WORK ORDER: Print, exactly as written, the line in the entries below that contains "Rovio Pet Foods Oy" and every line after it up to and including the last. Omit pictures.

Saved data entries:
——

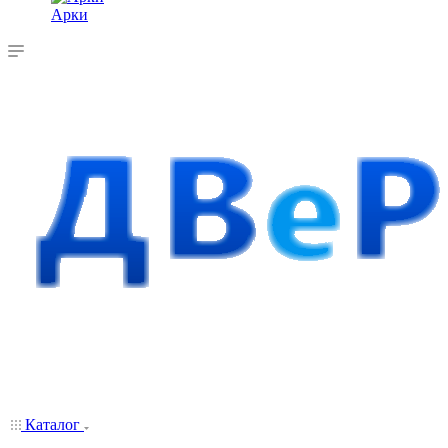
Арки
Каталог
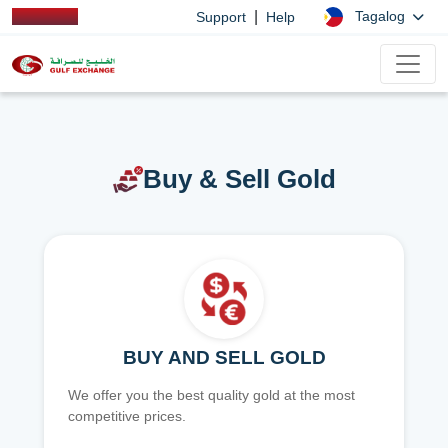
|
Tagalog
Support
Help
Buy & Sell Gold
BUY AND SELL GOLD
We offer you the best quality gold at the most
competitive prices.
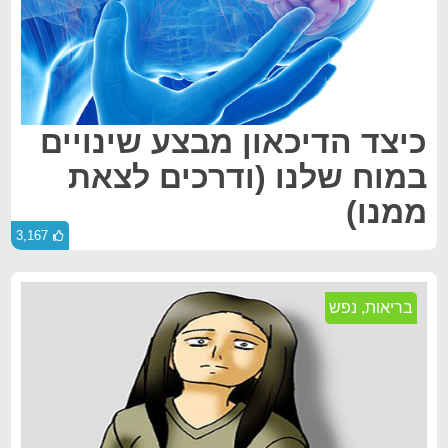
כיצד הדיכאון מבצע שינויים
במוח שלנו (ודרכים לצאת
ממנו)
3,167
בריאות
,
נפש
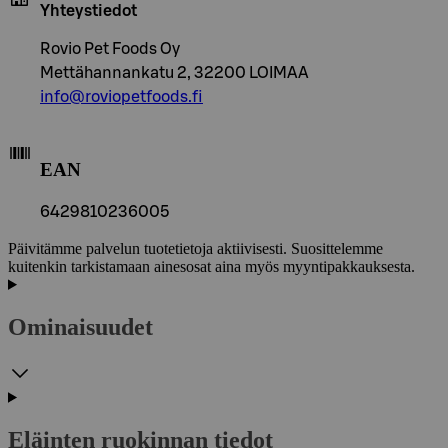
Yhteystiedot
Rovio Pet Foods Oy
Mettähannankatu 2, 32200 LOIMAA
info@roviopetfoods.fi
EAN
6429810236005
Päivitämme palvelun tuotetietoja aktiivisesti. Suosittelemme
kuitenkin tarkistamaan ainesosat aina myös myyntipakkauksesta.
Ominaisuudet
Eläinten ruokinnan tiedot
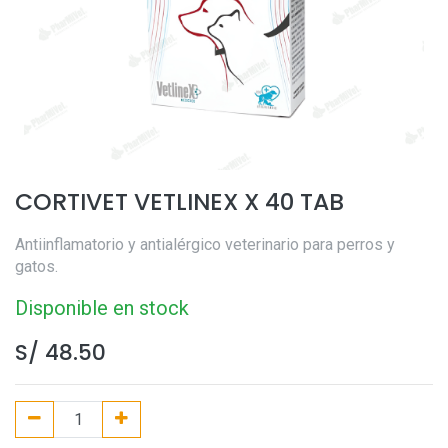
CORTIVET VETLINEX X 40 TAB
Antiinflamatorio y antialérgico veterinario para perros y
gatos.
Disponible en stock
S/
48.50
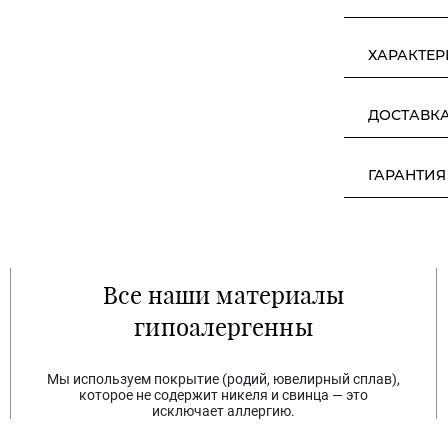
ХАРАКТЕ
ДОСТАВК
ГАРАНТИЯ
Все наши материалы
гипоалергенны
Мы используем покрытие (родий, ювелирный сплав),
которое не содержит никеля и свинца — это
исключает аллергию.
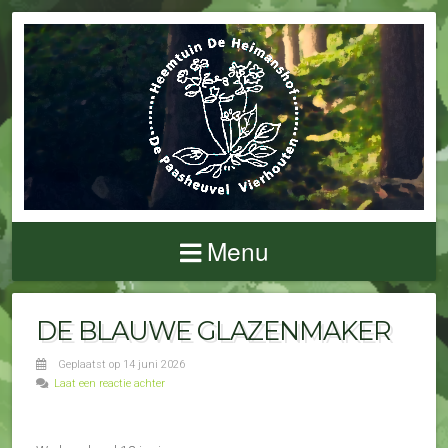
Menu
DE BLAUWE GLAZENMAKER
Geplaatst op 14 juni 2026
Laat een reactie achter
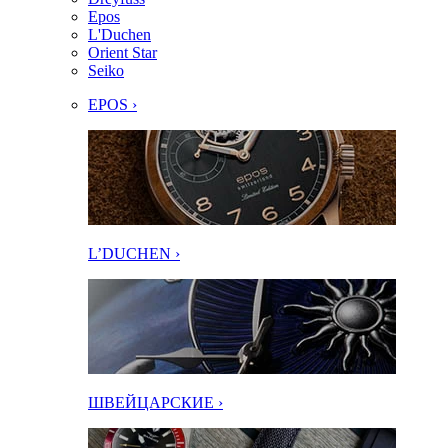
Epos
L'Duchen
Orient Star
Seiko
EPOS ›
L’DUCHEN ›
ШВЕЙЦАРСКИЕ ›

——

ANSWER TO THIS EXERCISE:
Rovio Pet Foods Oy
Mettähannankatu 2, 32200 LOIMAA
info@roviopetfoods.fi
EAN
6429810236005
Päivitämme palvelun tuotetietoja aktiivisesti. Suosittelemme
kuitenkin tarkistamaan ainesosat aina myös myyntipakkauksesta.
Ominaisuudet
Eläinten ruokinnan tiedot
CORTIVET VETLINEX X 40 TAB
Antiinflamatorio y antialérgico veterinario para perros y
gatos.
Disponible en stock
S/
48.50
ХАРАКТЕ
ДОСТАВК
ГАРАНТИЯ
Все наши материалы
гипоалергенны
Мы используем покрытие (родий, ювелирный сплав),
которое не содержит никеля и свинца — это
исключает аллергию.
Menu
DE BLAUWE GLAZENMAKER
Geplaatst op 14 juni 2026
Laat een reactie achter
Epos
L'Duchen
Orient Star
Seiko
EPOS ›
L’DUCHEN ›
ШВЕЙЦАРСКИЕ ›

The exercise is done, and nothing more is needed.